Quando i migranti sono bambini

Usa, il Guardian denuncia: “Rinchiusi in gabbie”

Quando i migranti sono bambini, la coscienza politica e sociale dell’America di Trump si è svegliata con il reportage del Guardian e di un gruppo di politici che ha raccontato al mondo le condizioni di accoglienza in una struttura del Texas. Bambini dentro gabbie in attesa di un verdetto sulla possibilità o meno di rimanere negli Stati Uniti, l’Onu tuona: “inammissibile”. Oltre 2mila i minori separati dalle famiglie, secondo i numeri pubblicati dal Guardian, deciso anche l’intervento della First Lady Melania: “Governare con il cuore”.

Separati per giorni, a volte settimane, chiusi in gabbie con acqua e patatine e con solo delle coperte termiche per la notte, questa la condizione dei bambini migranti tra il Texas e il Mexico nei centri di detenzione secondo il reportage pubblicato domenica. A raccontare le condizioni dei minori sono i giornalisti del Guardian, ammessi in una di queste strutture insieme a un gruppo di deputati americani, ai reporter e ai politici non è stato consentito scattare fotografie né intervistare le persone incontrate. La situazione è figlia della politica di tolleranza zero messa a punto nelle ultime settimane dall’amministrazione Trump, i migranti intercettati, quindi, vengono separati dai figli e portati in luoghi diversi ad aspettare il verdetto sulla possibilità di restare o meno negli Usa.

La separazione può durare giorni o settimane e riguarda anche bambini molto piccoli: il Guardian parla di una adolescente costretta a prendersi cura di una bambina piccola con il pannolino in una delle gabbie, in attesa del ritorno di un’altra parente.
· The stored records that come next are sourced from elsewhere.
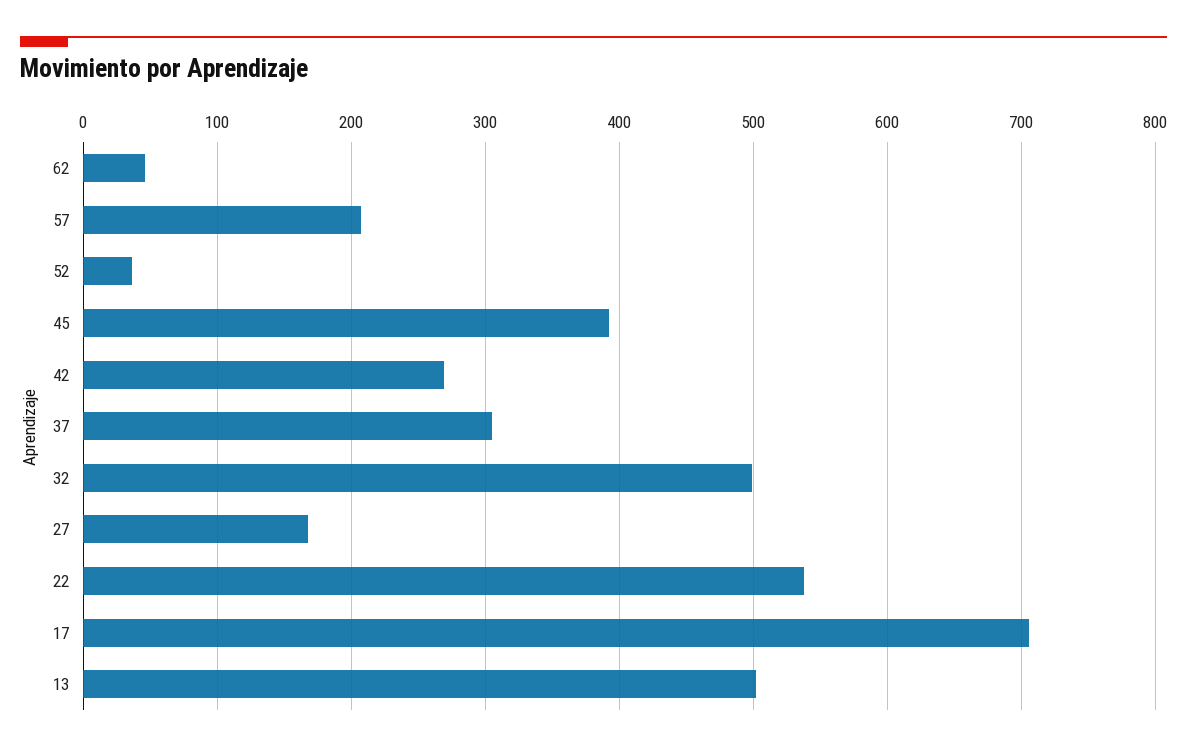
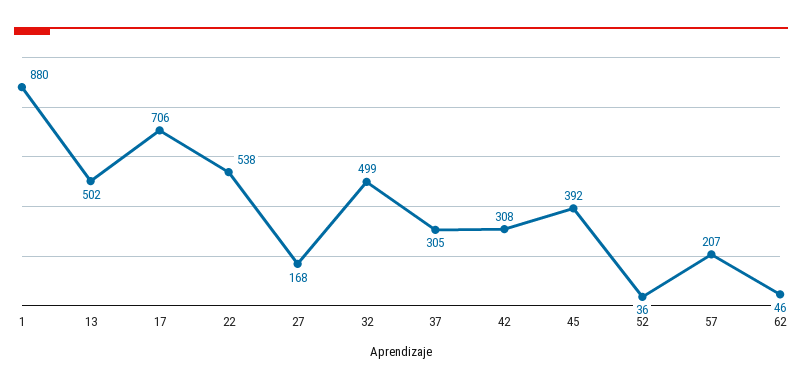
  {
    "62": 46,
    "57": 207,
    "52": 36,
    "45": 392,
-   "42": 270,
+   "42": 308,
    "37": 305,
    "32": 499,
    "27": 168,
    "22": 538,
    "17": 706,
-   "13": 502
+   "13": 502,
+   "1": 880
  }

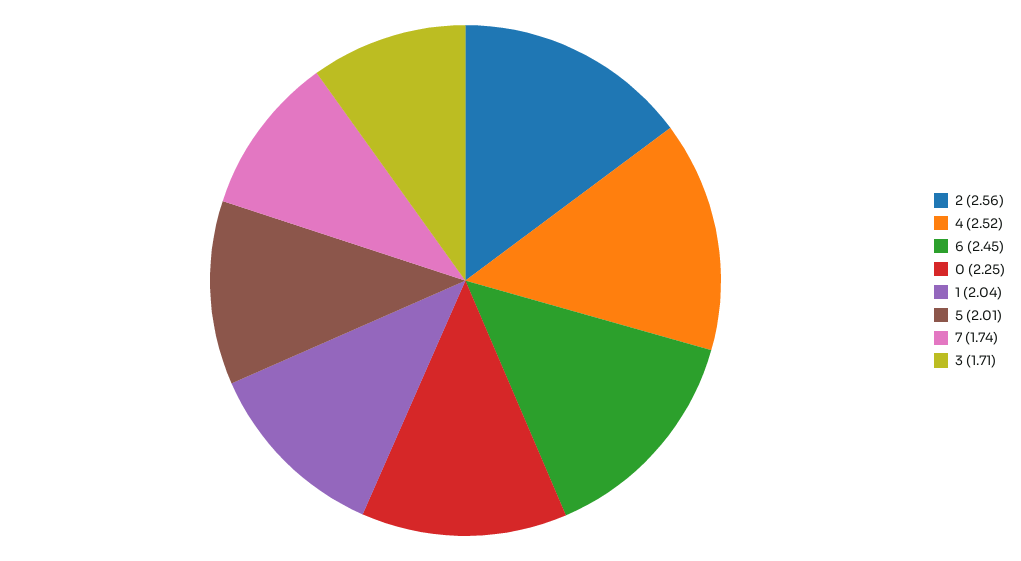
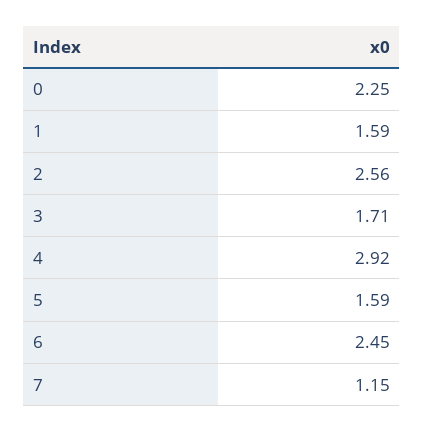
  {
    "2": 2.56,
-   "4": 2.52,
+   "4": 2.92,
    "6": 2.45,
    "0": 2.25,
-   "1": 2.04,
+   "1": 1.59,
-   "5": 2.01,
+   "5": 1.59,
-   "7": 1.74,
+   "7": 1.15,
    "3": 1.71
  }

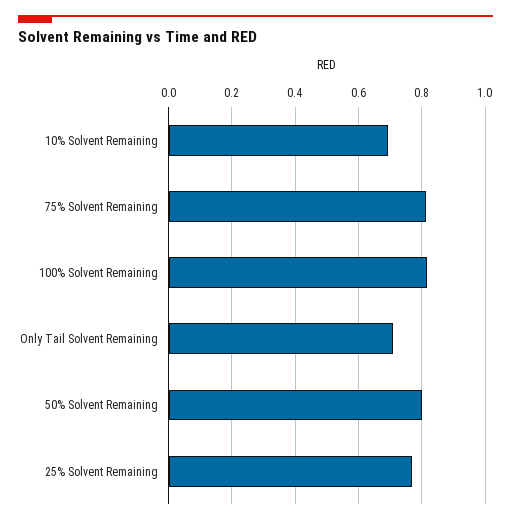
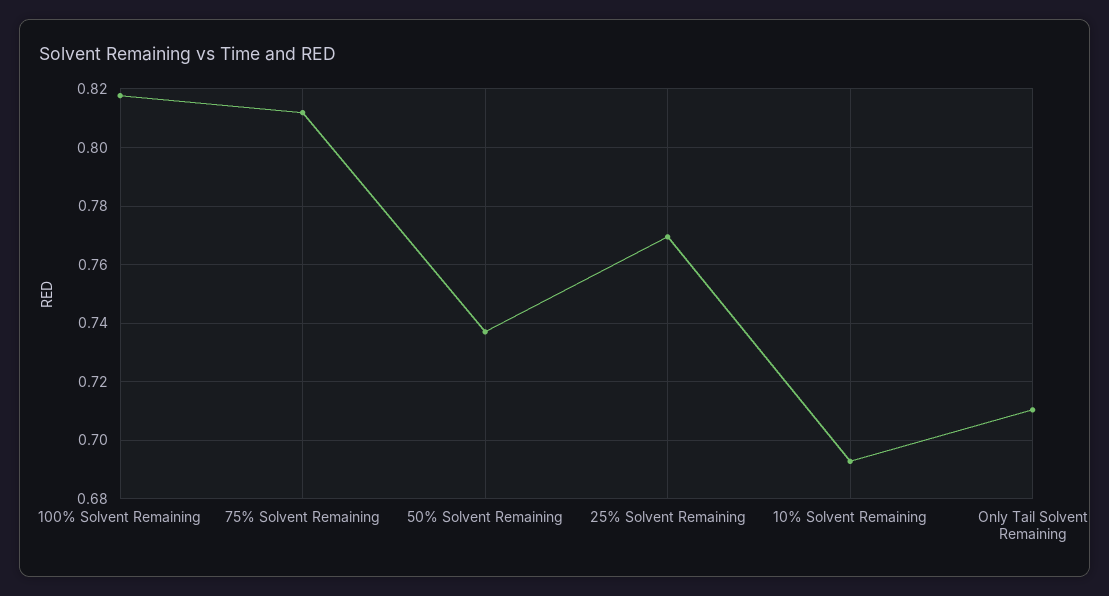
  {
    "10% Solvent Remaining": 0.6925,
    "75% Solvent Remaining": 0.8125,
    "100% Solvent Remaining": 0.8175,
    "Only Tail Solvent Remaining": 0.71,
-   "50% Solvent Remaining": 0.8,
+   "50% Solvent Remaining": 0.7375,
    "25% Solvent Remaining": 0.77
  }

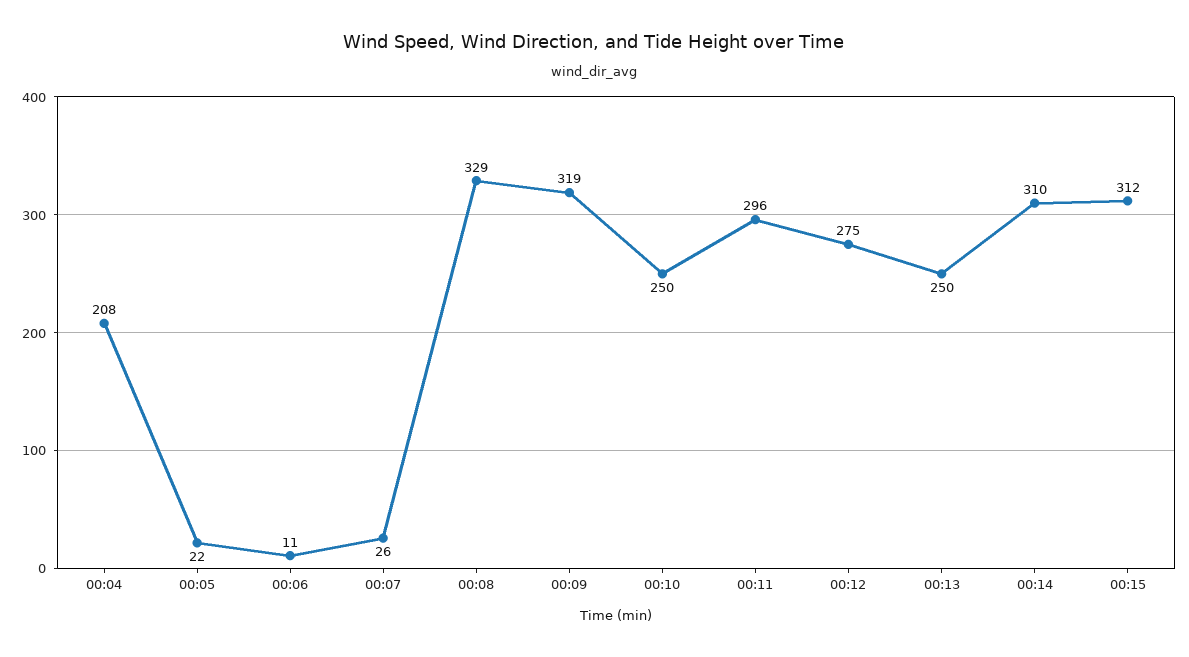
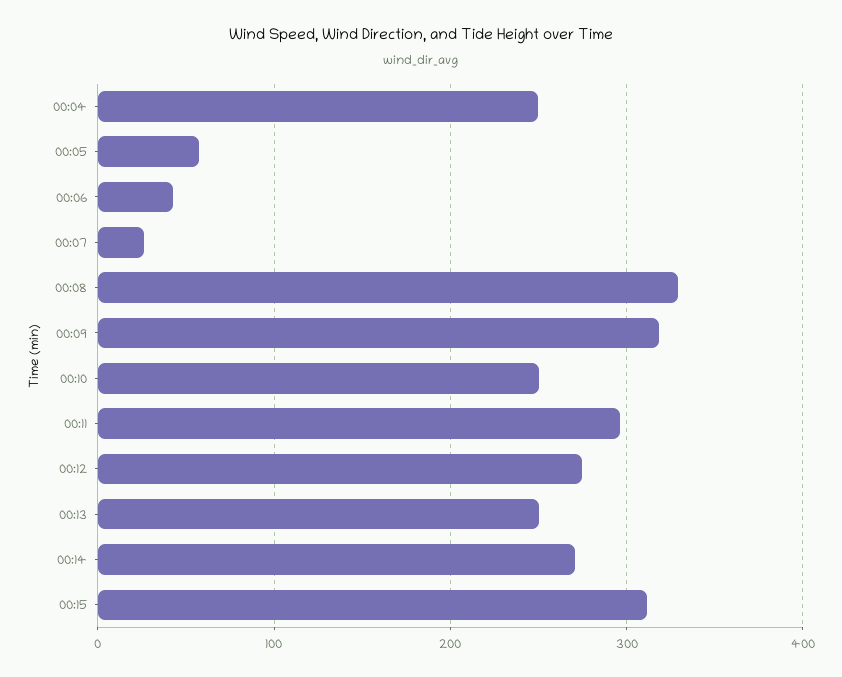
  {
-   "00:04": 208,
+   "00:04": 250,
-   "00:05": 22,
+   "00:05": 60,
-   "00:06": 11,
+   "00:06": 40,
    "00:07": 26,
    "00:08": 329,
    "00:09": 319,
    "00:10": 250,
    "00:11": 296,
    "00:12": 275,
    "00:13": 250,
-   "00:14": 310,
+   "00:14": 270,
    "00:15": 312
  }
Si tratta di 2mila bimbi che oggi sono separati dai genitori, una situazione che sta creando non poche tensioni negli Usa, le associazioni per la difesa dei diritti umani sono tutte schierate contro la decisione presa da Washington e la stessa Melania Trump ha criticato il marito.

Insomma, sempre più America First, ma a che prezzo? Continuando così ci vorranno decenni per ristabilire un’immagine positiva che con “The Donald” pare irrimediabilmente in discesa.